__SELECTED PASSAGE__:

Content starts

The Shakespeare Conference: SHK 11.0048  Monday, 10 January 2000.

[1]     From:   Richard Burt <This email address is being protected from spambots. You need JavaScript enabled to view it.>
        Date:   Saturday, 08 Jan 2000 16:31:08 -0500
        Subj:   More Shakespeare References

[2]     From:   Richard Burt <This email address is being protected from spambots. You need JavaScript enabled to view it.>
        Date:   Sunday, 09 Jan 2000 15:44:00 -0500
        Subj:   Mansfield Park


[1]-----------------------------------------------------------------
From:           Richard Burt <This email address is being protected from spambots. You need JavaScript enabled to view it.>
Date:           Saturday, 08 Jan 2000 16:31:08 -0500
Subject:        More Shakespeare References

In the film _The Talented Mr. Ripley_ contains several Shakespeare
references.  When Tom Ripley has Dickie Greenleaf sign his name, he
gives him a postcard with Macbeth's lines "Stars hide your fires . . "
written on it.  Just before this moment, Dickie says to Tom, "I can't
believe you brought Shakespeare, but no clothes."  Later in the film, a
restaurant named _Otello_ is mentioned several times.

An episode of the TV melodrama _Providence_, a series about two single
late 30 to early 40 something sisters, broadcast Friday January 7, 2000,
8 p.m. begins with a replay of the balcony scene from _Romeo and
Juliet_. Sid (a medical Dr.) having a fantasy about being Juliet to
Romeo (as if they were real people) that is interrupted by her mother.
Sid and Romeo talk to each other in Elizabethanese. The mother throws
cold water on the fantasy by interjecting comments like "But it's the
twelfth century.  What abut the Black Death, the plague?" Sid insists
that it is "my fantasy."  But the fantasy does not go forward.  Cut to
credits and commercial break.  The episode is structured by a double
plot.  One plot involves the other sister (a single Mom) going to a
costume singles party as Bo Peep and meeting Zoro . He kisses her before
inexplicably dashing off.  He turns out to be the bartender, but she
doesn't know that.  The other plot involves a psychic dying who cared
for an illiterate grandson whose parents were deported when he was very
young (and told him never to speak so he would not be deported too).  He
has spent his life copying paintings by various (mostly Renaissance)
master painters (she finds him in a pose like Michaelangelo's Adam when
Adam is given life by God on the Sistine Chapel; the parallel is
established when the camera cuts to the ceiling and we see the Creation
panel).  Turns out--in predictably Oedipal fashion--that the guy (named
Leo) who has developed a crush on the Doc (who is a double for a Mom
whose face he cannot remember) also has a brain tumor and the operation
to remove it will leave him blind.  The Dr. advises him to save his
life, but he decides not to have the operation so he can complete a
painting of her and do other paintings (even if he has only two years
more to live).
At the end, he asks her if she would go out with him if the situation
were different, and after saying she never dates patients, she says that
were he older and not her patient, she would date him.  She adds
"parting is such were sorrow." He says "What?"  and she replies, "Oh,
nothing."

[2]-------------------------------------------------------------
From:           Richard Burt <This email address is being protected from spambots. You need JavaScript enabled to view it.>
Date:           Sunday, 09 Jan 2000 15:44:00 -0500
Subject:        Mansfield Park

The recent film adaptation of Austen's novel, Fanny Price's horse is
named Shakespeare.  Don't recall that that is the case in the novel.

Content ends

__PROBLEM DETAILS__: Decide whether each statement agrees with the Shakespeare Conference posts. Answer yes or no, and quote the words from the posts that settle it. (a) In the film _The Talented Mr. Ripley_, a restaurant named Otello is mentioned more than once. (b) In the _Providence_ episode, Leo chooses to have the operation to remove his brain tumor. (c) In the recent film of _Mansfield Park_, Fanny Price's horse is named Shakespeare.

__ENTRIES PROVIDED__:
Content starts

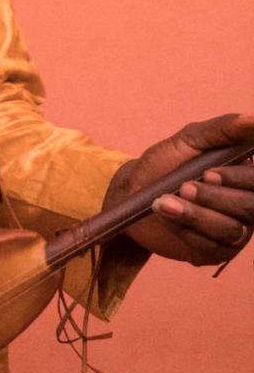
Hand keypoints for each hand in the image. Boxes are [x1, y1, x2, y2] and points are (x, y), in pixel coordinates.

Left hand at [105, 112, 253, 265]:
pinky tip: (164, 215)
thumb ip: (223, 129)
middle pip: (249, 208)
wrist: (132, 193)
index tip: (208, 172)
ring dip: (195, 215)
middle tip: (183, 187)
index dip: (238, 178)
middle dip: (214, 198)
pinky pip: (209, 247)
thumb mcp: (190, 139)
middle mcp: (247, 205)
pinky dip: (184, 230)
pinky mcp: (214, 252)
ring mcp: (234, 232)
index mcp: (245, 176)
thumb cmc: (164, 163)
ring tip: (163, 201)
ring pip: (230, 230)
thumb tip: (253, 120)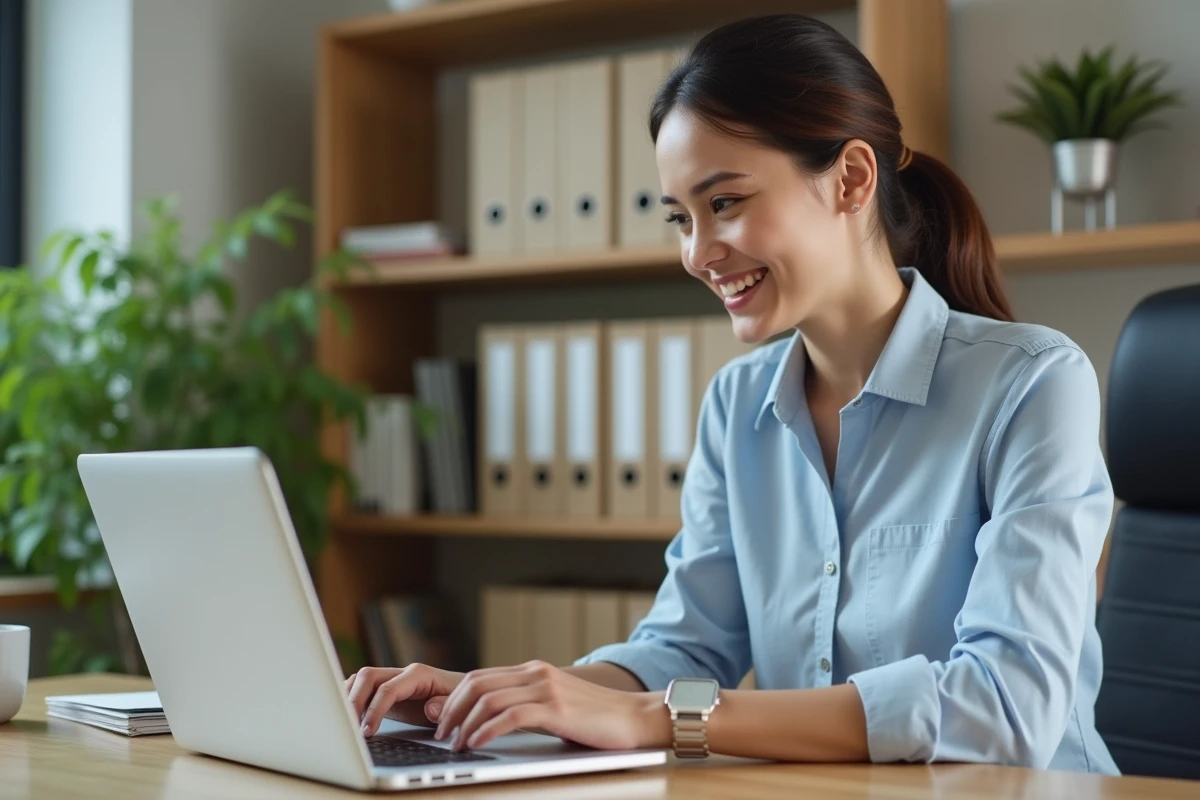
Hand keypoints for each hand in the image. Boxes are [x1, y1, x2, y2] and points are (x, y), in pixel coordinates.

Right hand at [345, 663, 464, 735]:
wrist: (464, 696)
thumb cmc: (461, 702)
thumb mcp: (458, 706)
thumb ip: (445, 706)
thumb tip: (429, 708)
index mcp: (419, 675)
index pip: (388, 688)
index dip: (375, 710)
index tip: (367, 732)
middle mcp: (401, 673)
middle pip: (368, 677)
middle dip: (354, 701)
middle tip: (350, 728)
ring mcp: (392, 679)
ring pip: (361, 679)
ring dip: (348, 698)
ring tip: (344, 723)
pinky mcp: (385, 689)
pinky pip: (362, 687)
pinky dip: (349, 697)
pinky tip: (344, 714)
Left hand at [433, 660, 668, 751]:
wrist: (636, 717)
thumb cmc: (597, 719)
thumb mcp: (556, 704)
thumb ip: (529, 705)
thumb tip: (495, 722)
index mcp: (534, 671)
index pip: (481, 677)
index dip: (455, 699)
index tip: (443, 721)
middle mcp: (536, 673)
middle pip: (477, 684)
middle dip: (452, 710)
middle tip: (441, 735)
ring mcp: (547, 688)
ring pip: (489, 699)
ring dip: (465, 723)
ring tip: (456, 744)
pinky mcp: (556, 708)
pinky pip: (510, 716)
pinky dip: (487, 730)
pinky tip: (477, 744)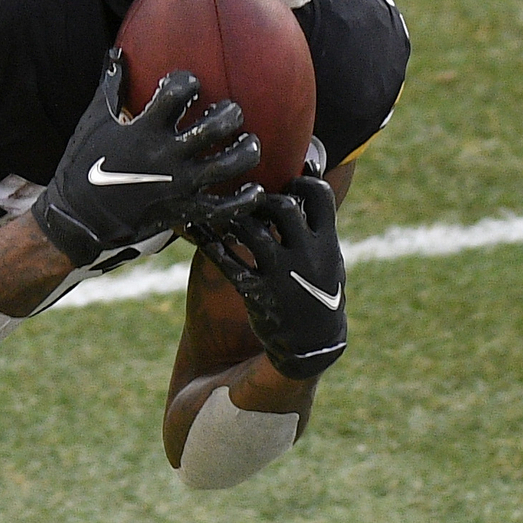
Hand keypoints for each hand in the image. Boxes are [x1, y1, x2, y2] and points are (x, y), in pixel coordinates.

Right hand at [32, 50, 262, 265]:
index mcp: (144, 130)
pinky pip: (225, 208)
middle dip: (230, 113)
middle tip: (229, 113)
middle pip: (217, 126)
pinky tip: (253, 189)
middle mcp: (166, 155)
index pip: (177, 92)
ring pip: (231, 164)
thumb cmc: (83, 166)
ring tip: (247, 143)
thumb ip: (110, 87)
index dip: (187, 82)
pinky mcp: (182, 210)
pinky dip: (245, 199)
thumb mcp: (93, 123)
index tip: (188, 86)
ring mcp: (178, 184)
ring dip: (247, 150)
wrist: (77, 219)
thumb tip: (117, 53)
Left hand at [195, 175, 346, 379]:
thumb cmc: (318, 290)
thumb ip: (318, 225)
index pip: (318, 195)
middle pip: (281, 208)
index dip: (301, 180)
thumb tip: (307, 178)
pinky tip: (193, 229)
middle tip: (251, 197)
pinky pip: (226, 262)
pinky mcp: (256, 292)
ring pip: (251, 232)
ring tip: (221, 207)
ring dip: (232, 215)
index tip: (288, 180)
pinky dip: (208, 243)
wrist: (312, 344)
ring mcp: (280, 274)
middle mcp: (306, 255)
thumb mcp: (329, 257)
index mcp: (328, 243)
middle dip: (263, 197)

Content ends

__EXERCISE RESULT__:
(a) Yes: "a restaurant named _Otello_ is mentioned several times."
(b) No: "he decides not to have the operation"
(c) Yes: "Fanny Price's horse is named Shakespeare."